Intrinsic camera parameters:
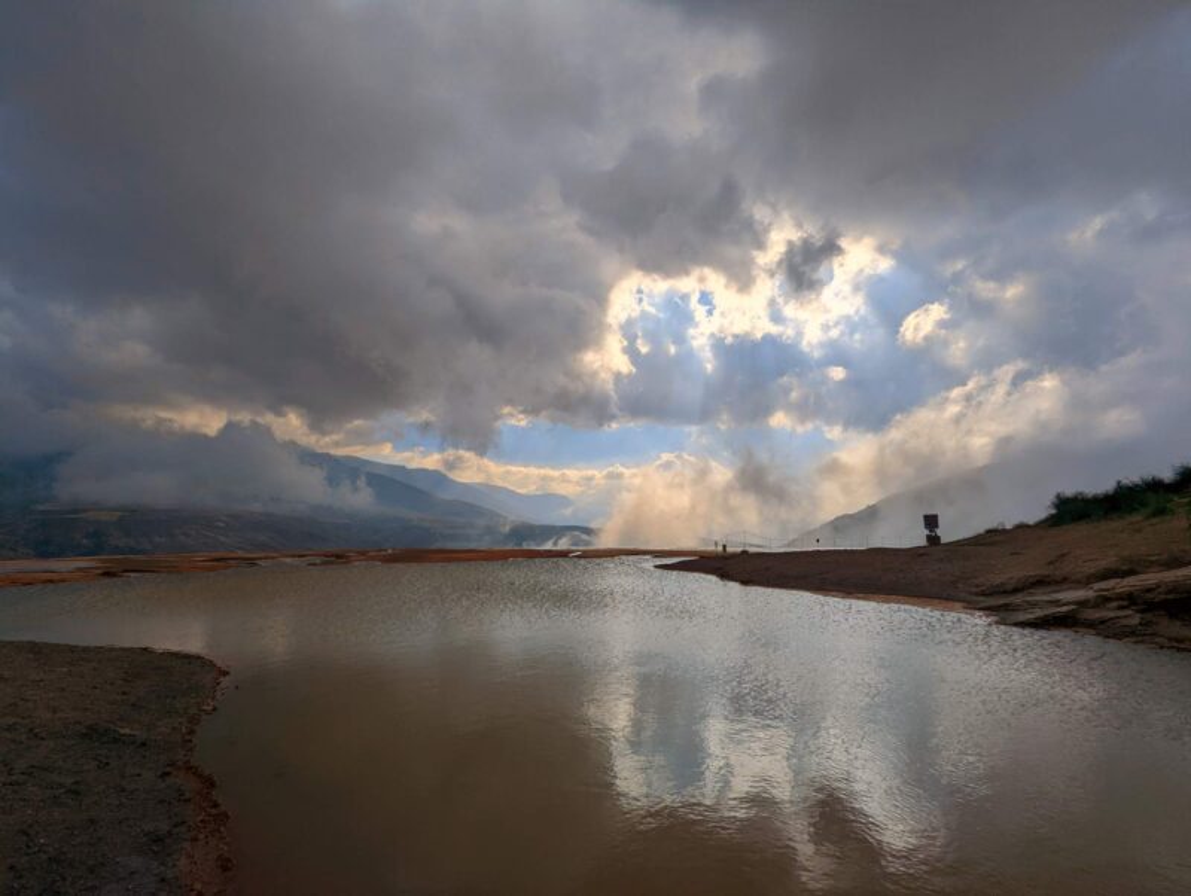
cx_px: 596
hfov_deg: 94.4
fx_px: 551
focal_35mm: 16
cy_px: 448
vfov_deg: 78.2
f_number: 2.2
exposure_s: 1/7143
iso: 51
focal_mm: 2.35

### DIRECTIVE
Print verbatim every line above, apart from the pictures.

### ANSWER AREA
cx_px: 596
hfov_deg: 94.4
fx_px: 551
focal_35mm: 16
cy_px: 448
vfov_deg: 78.2
f_number: 2.2
exposure_s: 1/7143
iso: 51
focal_mm: 2.35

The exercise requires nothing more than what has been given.